The tense and ambiguous situation in the country that brought the conflict parties back to the battlefield in May 2000 was ignited by confrontation between the RUF and UNAMSIL, climaxing in 500 peacekeepers being taken hostage by the RUF forces. From the start, the RUF contested the legitimacy of UNAMSIL and then obstructed its operations. Even before the hostage-taking incident, the RUF had demonstrated its rejection of the UN peacekeepers by seizing large quantities of arms, ammunition and heavy military equipment in two separate incidents. According to Oluyemi Adeniji, special representative of the UN secretary general in Sierra Leone:
"From its induction in Sierra Leone, Sankoh had displayed an antagonism which proved implacable to the UN Mission UNAMSIL. He denounced its deployment as illegal and inconsistent with the Lomé Agreement, done without his agreement and threatening to his party. Every effort made to explain the link between UNAMSIL and article XVI of the Lomé Agreement met with a pretence at understanding, only for UNAMSIL to be denounced again shortly thereafter. With that posture, RUF obstructed UNAMSIL from deployment throughout the country, protection of innocent Sierra Leoneans and others from gross violation of their human rights and assisting the extension of the authority of the Government of National Unity throughout the entire country." (Report to 3rd JIC meeting, 13 May 2000)

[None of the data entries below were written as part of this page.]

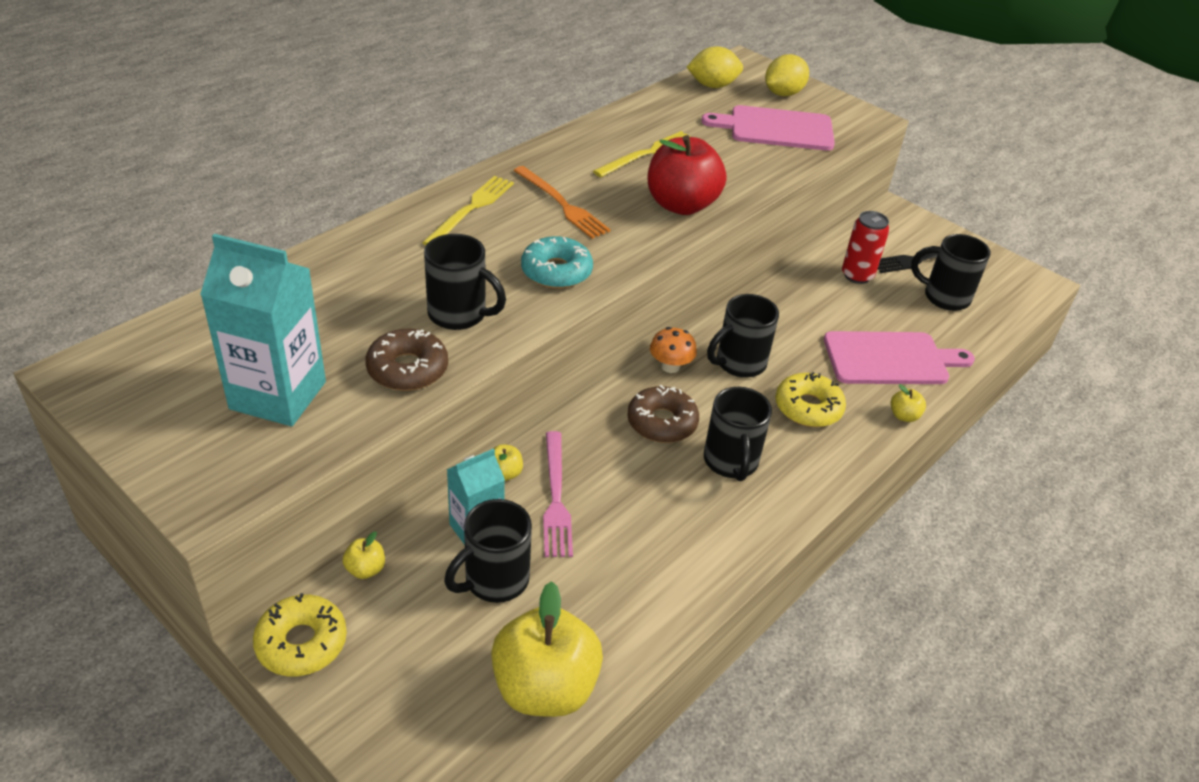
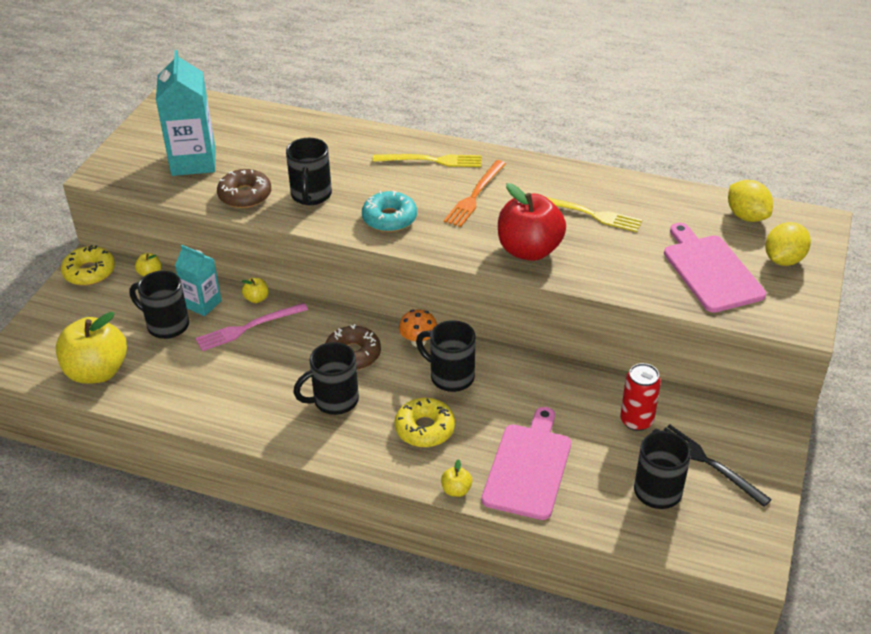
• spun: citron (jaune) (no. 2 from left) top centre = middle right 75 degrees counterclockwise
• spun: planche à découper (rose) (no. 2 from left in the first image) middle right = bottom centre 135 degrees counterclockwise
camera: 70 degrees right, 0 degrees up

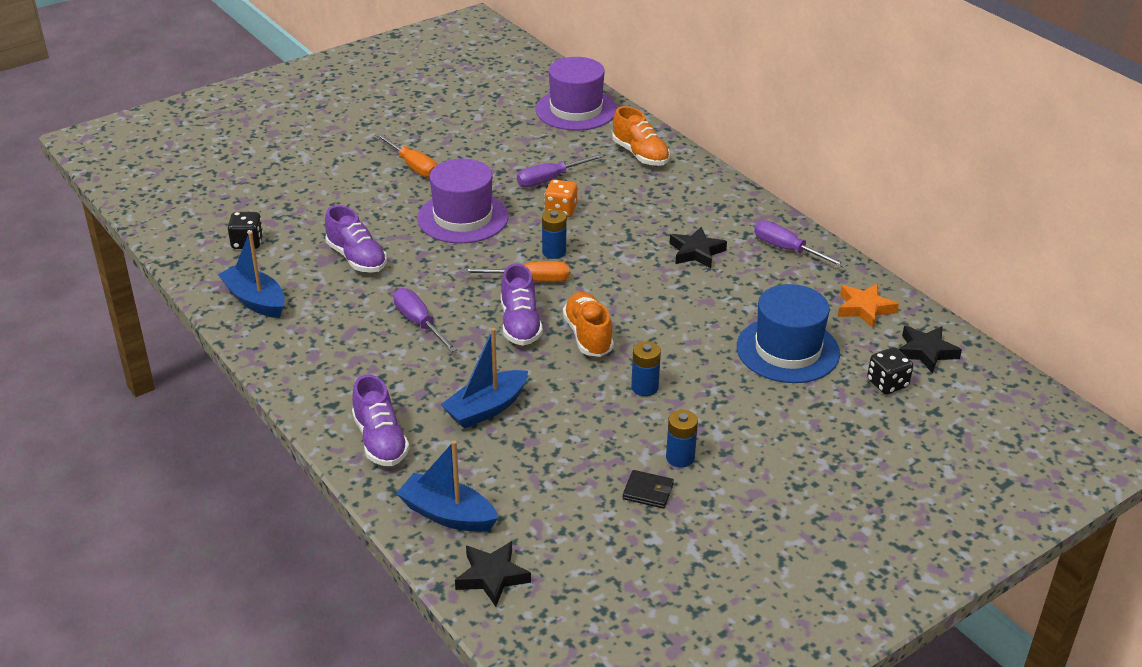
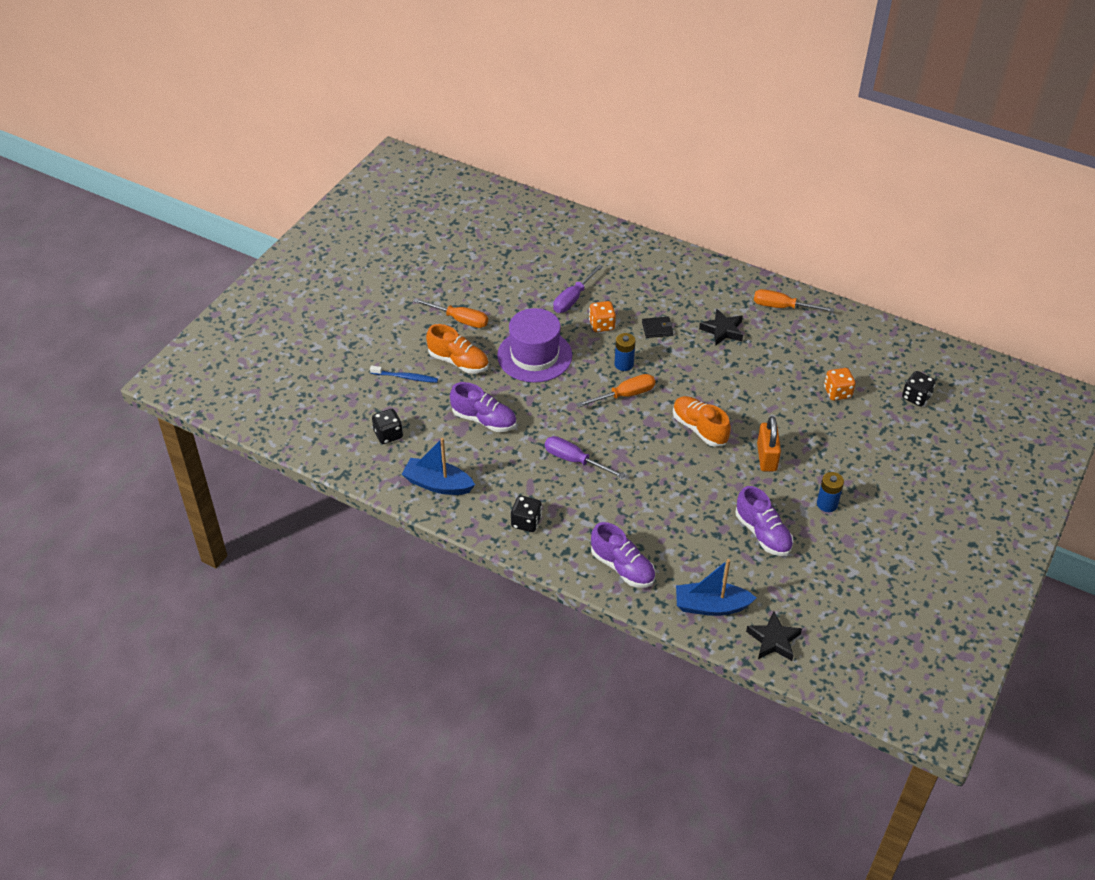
• missing: bateau (bleu) (no. 3 from left) centre
• missing: chapeau (violet) (no. 2 from left) top centre
• missing: étoile (orange) middle right
• missing: étoile (noir) (no. 3 from left) middle right
• appeared: brosse à dents (bleu) centre
• appeared: dé (noir) (no. 2 from left) centre
• relocated: chaussure (violet) (no. 3 from left) centre to middle right
• relocated: chaussure (orange) (no. 2 from left in the first image) top centre to chaussure (orange) (no. 1 from left) centre
• relocated: portefeuille (noir) bottom centre to centre
• exchanged: pile (bleu) (no. 2 from left) centre to cadenas (orange) middle right
• exchanged: chapeau (bleu) middle right to dé (orange) (no. 2 from left) middle right
• colour: tournevis (violet) (no. 3 from left) middle right to tournevis (orange) (no. 3 from left) middle right
camera: 25 degrees left, 10 degrees up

At the political level, the JIC appeared to have little effect in mediating disputes arising from the agreement. At the second committee meeting, held on 24 January 2000, the RUF representative Solomon Rogers suggested that during the life of the current government and until general and presidential elections, the Lomé Agreement should take precedence over the constitution. Rogers' contention was summarily dismissed on the grounds that the Lomé document's section on 'governance' situated the agreement squarely 'within the spirit and letter of the constitution'. However, rejecting the RUF position conveniently ignored the fact that, in one area at least, the designers of the Lomé Agreement had been obliged to bend the constitution. In their effort to carve out a niche within the country's power structure for the RUF, they had offered Sankoh a 'status equivalent to vice president', even though only one vice president is provided for in the constitution. This political surgery, done in the name of peace, was apparently perceived by Sankoh as the opening of a dam of privileges and powers for him. When this did not happen, he constantly complained, as he once did to parliament, that his VP status was just a 'white elephant'.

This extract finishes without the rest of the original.